The premature exit of PSA container terminal from the VOC Port in Thoothukudi has left the trade with the box terminal at the port being operated by Dakshin Bharat Gateway Terminal Pvt Ltd (DBGT) and JM Baxi Ports & Terminal.
PSA was India’s first foreign-invested container terminal, and it was forced to exit the VOC port on March 1 after a long legal battle over royalty payment for container handling. The VOC Port Authority took over the terminal from PSA even though the 30-year concession period was to end only in 2028.
The DBGT has been operating since 2014 with a full handling capacity of 0.72 million TEUs annually. In 2024-25, the port handled 7.95 lakh TEUs, a 6.41 percent growth over the previous year.
DBGT and JM Baxi Terminal are in agreement with the VOC Port Authority regarding revenue share.
PSA Sical Terminals Ltd, a joint venture between Singapore’s PSA (earlier called Port of Singapore Authority) and the Chennai-based South India Corporation (Agencies) Ltd signed the concession agreement in 1998 and started operations in 1999.
During the license period, PSA Sical was required to share a per TEU royalty payment (increasing through the license period) with the Tuticorin Port Trust (now called VOC Port Authority), which was finalised as part of the initial bidding. The terminal’s annual capacity was to handle nearly 0.50 million twenty-foot equivalent units (TEUs) or twenty-feet containers.
However, nearly 9 years after the operations, the company found that the royalty payable was higher than the tariff allowed to be charged. This was the start of a long battle, including legal, between the private operator and the landlord.
PSA was served a termination notice by the port authority for non-payment of royalty dues to the tune of ₹1,090 crore as of December 31, 2021. The notice was issued after the terminal operator lost an appeal in the Madras High Court. Multiple litigations were filed, and all of them were in favour of the port authority.
The legal battle continues, and even arbitration proceedings are going on, sources said.
“It is a sad end. PSA was the second private terminal in the country after Jawaharlal Nehru Port in Mumbai. The revenue share model was not a workable model and the government has changed the model subsequently for other terminals. Both sides could have worked out an amicable solution instead of going for litigation,” said Edwin Samuel, founder and CEO of Thoothukudi-based Pearl Shipping.

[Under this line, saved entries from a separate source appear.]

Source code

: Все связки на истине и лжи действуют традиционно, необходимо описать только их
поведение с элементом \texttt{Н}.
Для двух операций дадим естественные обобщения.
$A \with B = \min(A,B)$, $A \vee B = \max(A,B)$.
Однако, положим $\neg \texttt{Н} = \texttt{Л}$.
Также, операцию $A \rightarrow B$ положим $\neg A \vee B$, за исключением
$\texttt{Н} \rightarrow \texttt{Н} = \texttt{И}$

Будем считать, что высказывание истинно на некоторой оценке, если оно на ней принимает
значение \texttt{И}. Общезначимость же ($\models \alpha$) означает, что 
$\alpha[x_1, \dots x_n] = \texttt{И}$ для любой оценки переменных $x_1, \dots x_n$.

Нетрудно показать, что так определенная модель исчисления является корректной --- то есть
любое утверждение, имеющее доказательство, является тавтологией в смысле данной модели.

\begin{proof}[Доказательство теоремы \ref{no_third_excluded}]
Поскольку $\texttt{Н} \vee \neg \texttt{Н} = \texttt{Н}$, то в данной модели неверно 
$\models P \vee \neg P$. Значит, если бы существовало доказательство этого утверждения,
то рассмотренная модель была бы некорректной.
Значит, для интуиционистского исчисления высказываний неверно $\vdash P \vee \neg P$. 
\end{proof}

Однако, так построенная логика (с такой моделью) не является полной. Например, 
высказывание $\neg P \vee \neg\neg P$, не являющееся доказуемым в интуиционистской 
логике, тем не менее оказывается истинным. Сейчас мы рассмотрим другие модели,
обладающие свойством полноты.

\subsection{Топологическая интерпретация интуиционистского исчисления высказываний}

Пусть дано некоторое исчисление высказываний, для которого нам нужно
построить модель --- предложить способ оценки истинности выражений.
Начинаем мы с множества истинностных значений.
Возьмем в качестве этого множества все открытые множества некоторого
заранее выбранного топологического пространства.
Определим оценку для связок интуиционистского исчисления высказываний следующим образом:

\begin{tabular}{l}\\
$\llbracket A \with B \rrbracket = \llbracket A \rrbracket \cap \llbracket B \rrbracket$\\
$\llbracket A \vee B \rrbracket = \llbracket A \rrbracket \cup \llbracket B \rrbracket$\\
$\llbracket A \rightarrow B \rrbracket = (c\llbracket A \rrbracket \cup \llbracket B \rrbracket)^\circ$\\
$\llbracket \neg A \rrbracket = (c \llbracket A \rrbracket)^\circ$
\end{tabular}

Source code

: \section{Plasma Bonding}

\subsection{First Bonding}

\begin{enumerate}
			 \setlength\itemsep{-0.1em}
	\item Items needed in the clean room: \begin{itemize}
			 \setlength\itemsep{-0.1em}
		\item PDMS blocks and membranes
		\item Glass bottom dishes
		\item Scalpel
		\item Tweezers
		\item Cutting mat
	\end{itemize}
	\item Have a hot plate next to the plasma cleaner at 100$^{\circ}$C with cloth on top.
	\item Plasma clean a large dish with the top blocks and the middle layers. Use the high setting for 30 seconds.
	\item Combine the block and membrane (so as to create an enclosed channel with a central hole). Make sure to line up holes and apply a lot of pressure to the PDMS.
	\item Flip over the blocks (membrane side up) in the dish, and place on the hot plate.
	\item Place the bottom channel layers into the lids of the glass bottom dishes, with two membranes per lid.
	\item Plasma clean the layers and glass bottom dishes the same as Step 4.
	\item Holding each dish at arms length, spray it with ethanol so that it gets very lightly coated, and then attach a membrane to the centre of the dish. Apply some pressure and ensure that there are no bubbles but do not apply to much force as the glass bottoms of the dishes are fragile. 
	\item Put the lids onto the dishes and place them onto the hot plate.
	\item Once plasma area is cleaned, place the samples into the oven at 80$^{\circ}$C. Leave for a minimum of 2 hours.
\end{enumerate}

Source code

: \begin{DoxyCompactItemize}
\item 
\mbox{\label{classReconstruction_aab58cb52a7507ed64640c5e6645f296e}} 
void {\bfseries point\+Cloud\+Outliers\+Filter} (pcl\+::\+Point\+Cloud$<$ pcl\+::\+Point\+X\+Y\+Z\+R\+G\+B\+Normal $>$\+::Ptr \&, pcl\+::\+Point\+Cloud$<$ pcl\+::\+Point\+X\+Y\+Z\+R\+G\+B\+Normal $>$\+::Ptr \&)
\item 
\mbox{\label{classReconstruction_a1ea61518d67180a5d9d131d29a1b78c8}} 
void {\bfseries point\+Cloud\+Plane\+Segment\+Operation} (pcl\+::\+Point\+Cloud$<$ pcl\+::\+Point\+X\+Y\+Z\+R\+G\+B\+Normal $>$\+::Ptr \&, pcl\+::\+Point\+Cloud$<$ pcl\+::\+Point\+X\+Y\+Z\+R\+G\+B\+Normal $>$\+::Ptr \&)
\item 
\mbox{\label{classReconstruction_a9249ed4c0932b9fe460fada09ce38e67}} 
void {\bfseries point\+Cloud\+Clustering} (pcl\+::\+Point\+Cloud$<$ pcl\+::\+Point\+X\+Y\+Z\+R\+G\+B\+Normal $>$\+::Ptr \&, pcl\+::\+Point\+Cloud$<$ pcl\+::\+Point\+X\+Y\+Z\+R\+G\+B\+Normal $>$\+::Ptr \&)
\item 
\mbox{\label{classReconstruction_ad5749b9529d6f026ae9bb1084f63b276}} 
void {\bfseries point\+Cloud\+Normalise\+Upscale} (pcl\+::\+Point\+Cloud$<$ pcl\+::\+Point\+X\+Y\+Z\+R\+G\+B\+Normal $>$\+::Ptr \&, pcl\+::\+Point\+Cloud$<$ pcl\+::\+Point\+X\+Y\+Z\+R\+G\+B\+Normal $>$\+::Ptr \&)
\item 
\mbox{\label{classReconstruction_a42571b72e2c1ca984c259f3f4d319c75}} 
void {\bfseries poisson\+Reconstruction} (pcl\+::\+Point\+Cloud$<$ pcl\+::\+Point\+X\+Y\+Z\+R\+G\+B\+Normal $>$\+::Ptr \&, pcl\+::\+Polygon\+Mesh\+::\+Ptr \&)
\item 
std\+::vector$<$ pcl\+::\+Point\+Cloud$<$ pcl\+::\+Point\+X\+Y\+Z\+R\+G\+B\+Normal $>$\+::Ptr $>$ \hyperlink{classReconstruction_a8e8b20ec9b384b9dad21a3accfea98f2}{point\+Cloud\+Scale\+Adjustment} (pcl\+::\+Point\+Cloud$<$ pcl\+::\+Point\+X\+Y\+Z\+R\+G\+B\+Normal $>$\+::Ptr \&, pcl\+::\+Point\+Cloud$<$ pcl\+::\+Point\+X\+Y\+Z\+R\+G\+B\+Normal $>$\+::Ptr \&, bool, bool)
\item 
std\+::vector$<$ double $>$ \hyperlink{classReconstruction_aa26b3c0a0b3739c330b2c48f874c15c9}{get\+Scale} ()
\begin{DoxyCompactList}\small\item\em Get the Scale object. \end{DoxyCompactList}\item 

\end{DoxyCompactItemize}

According to Jagannarayan Padmanabhan, Senior Director at CRISIL, the dispute heavily involved the escalating royalty structure, which became unsustainable for PSA SICAL as operational challenges arose. This underscores the need for more flexible and adaptable contract terms that account for fluctuating market conditions and operational realities. It highlights the risk of rigid, long-term contracts that do not adjust well to changing market conditions.
The PSA-Sical terminal dispute helped in bringing out some recent reforms like plans to migrate all terminals to market-driven tariff, and dispute resolution by the Conciliation and Settlement Committee, which is becoming fairer, said an official knowing the dispute.